The Progressive


A project of Common Dreams

For Immediate Release

Timothy Karr, 201-533-8838

Free Press Action Fund Opposes House Bill That Limits Program Designed to Bridge the Digital Divide


On Wednesday, the House Communications and Technology Subcommittee held a legislative hearing on the CURB Lifeline Act, a bill sponsored by Rep. Austin Scott (R-Georgia) that would cap spending on Lifeline, the program that helps low-income families afford telecom and broadband communications.

The bill under consideration would limit annual expenditures for Lifeline to $1.5 billion, potentially leaving a large population without the support it needs to get connected.

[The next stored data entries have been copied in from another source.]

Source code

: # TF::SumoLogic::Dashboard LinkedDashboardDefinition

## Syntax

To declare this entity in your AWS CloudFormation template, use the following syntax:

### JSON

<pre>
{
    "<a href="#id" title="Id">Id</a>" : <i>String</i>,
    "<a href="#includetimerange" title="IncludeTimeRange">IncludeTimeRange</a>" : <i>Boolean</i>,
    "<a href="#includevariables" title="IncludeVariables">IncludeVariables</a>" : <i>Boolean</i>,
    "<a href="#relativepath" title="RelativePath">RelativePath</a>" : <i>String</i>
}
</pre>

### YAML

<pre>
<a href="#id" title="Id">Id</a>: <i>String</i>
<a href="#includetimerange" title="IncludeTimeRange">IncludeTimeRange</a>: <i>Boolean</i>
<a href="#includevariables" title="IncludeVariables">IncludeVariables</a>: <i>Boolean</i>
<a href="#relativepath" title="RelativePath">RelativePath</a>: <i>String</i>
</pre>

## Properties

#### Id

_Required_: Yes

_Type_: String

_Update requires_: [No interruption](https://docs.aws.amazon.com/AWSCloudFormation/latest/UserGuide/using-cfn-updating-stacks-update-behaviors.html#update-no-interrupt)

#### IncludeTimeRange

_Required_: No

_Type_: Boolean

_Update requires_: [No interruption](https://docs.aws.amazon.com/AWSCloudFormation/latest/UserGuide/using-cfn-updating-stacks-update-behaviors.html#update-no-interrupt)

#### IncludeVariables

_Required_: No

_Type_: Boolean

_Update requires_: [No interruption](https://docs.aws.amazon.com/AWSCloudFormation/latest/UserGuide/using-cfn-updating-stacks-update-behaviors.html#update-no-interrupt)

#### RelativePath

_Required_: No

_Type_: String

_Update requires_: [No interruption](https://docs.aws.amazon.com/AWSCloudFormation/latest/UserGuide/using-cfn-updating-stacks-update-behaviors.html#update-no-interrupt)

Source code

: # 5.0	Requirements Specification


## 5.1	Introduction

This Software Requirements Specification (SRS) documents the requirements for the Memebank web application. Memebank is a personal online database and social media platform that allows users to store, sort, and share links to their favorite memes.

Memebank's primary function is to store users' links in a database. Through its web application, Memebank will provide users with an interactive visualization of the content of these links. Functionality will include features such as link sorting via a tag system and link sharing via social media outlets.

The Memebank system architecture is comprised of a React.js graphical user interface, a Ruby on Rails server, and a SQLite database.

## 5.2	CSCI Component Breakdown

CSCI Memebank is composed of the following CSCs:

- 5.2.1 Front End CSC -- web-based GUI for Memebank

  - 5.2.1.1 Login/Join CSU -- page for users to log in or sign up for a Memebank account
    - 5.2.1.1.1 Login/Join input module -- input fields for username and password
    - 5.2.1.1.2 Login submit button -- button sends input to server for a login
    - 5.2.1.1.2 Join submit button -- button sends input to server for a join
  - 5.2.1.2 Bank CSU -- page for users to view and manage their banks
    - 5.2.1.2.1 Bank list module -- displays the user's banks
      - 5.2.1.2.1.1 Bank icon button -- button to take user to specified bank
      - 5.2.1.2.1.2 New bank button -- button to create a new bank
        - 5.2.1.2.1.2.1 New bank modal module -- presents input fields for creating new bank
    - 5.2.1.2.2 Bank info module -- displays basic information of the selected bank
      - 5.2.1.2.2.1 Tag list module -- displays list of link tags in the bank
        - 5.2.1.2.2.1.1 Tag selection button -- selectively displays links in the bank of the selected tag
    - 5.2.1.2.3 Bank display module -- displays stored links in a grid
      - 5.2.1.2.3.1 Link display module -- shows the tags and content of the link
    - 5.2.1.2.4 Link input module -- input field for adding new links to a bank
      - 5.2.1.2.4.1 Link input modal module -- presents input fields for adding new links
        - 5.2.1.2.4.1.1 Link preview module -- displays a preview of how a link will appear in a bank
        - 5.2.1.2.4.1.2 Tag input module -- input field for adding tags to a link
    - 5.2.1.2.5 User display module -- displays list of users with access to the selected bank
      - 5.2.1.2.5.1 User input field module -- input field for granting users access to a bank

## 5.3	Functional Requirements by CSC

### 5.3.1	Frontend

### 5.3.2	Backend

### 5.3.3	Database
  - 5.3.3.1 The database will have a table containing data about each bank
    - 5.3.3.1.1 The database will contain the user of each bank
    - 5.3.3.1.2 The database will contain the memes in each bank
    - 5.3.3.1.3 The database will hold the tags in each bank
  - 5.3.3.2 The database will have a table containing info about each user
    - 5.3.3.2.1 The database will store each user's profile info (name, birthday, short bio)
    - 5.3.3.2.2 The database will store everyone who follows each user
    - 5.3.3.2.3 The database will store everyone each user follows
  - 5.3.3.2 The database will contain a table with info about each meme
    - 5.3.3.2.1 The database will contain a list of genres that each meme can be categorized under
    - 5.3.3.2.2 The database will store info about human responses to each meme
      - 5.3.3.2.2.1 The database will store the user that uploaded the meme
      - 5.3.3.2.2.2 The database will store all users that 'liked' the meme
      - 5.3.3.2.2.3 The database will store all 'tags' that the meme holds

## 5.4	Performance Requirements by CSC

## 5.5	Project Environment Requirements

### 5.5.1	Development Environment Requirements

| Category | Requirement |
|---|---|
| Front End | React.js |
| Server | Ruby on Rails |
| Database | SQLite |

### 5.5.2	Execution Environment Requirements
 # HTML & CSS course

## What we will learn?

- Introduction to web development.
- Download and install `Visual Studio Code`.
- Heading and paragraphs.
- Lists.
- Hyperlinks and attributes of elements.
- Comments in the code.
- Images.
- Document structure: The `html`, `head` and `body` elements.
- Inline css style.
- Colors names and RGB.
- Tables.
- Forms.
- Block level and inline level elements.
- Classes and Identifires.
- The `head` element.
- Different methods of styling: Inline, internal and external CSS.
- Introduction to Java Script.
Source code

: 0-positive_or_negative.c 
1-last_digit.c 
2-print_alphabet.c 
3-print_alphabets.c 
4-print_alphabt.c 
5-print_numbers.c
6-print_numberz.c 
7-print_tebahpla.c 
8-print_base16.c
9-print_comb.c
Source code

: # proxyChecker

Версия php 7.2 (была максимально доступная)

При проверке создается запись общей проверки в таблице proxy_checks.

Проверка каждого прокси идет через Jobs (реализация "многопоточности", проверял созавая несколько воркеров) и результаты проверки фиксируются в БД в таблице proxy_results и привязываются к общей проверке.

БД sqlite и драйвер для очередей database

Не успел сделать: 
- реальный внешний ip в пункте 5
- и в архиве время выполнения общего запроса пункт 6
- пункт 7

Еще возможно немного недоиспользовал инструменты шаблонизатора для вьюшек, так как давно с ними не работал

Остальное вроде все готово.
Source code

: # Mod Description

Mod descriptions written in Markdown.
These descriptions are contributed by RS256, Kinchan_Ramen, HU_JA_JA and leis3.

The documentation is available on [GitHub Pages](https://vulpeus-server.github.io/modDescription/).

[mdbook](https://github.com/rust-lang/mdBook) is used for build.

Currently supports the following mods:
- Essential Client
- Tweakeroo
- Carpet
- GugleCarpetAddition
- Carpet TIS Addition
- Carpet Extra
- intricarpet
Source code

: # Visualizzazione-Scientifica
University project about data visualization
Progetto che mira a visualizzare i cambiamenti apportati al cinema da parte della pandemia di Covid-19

Free Press Action Fund Policy Director Matt Wood made the following statement:

"Lifeline is aptly named. It's a communications lifeline for those who couldn't otherwise connect to their families, schools, workplaces and communities. The program has been a huge success for participants, but only about a third of eligible recipients get benefits today. This harmful bill would essentially freeze the fund at that low level of participation -- making it impossible for tens of millions of qualified people to participate.

"Lifeline's income subsidy means that people don't have to choose between feeding their kids or giving them Internet access to do their homework. We need it to help reduce prices and make communications services more affordable for everyone and to reverse the recent backslide in home broadband adoption rates for Black and Latino households, elderly populations, rural communities and other marginalized demographic groups.

"The FCC has just initiated a long-awaited modernization for Lifeline, transitioning the program to support broadband in addition to voice services. Capping the fund at roughly its present funding level -- when about two-thirds of eligible people aren't getting the support they deserve -- is short-sighted at best. At worst, it's an intentional slap in the face, and a blatant attempt to cut off entire communities from our modern economy and democracy."

Free Press was created to give people a voice in the crucial decisions that shape our media. We believe that positive social change, racial justice and meaningful engagement in public life require equitable access to technology, diverse and independent ownership of media platforms, and journalism that holds leaders accountable and tells people what's actually happening in their communities.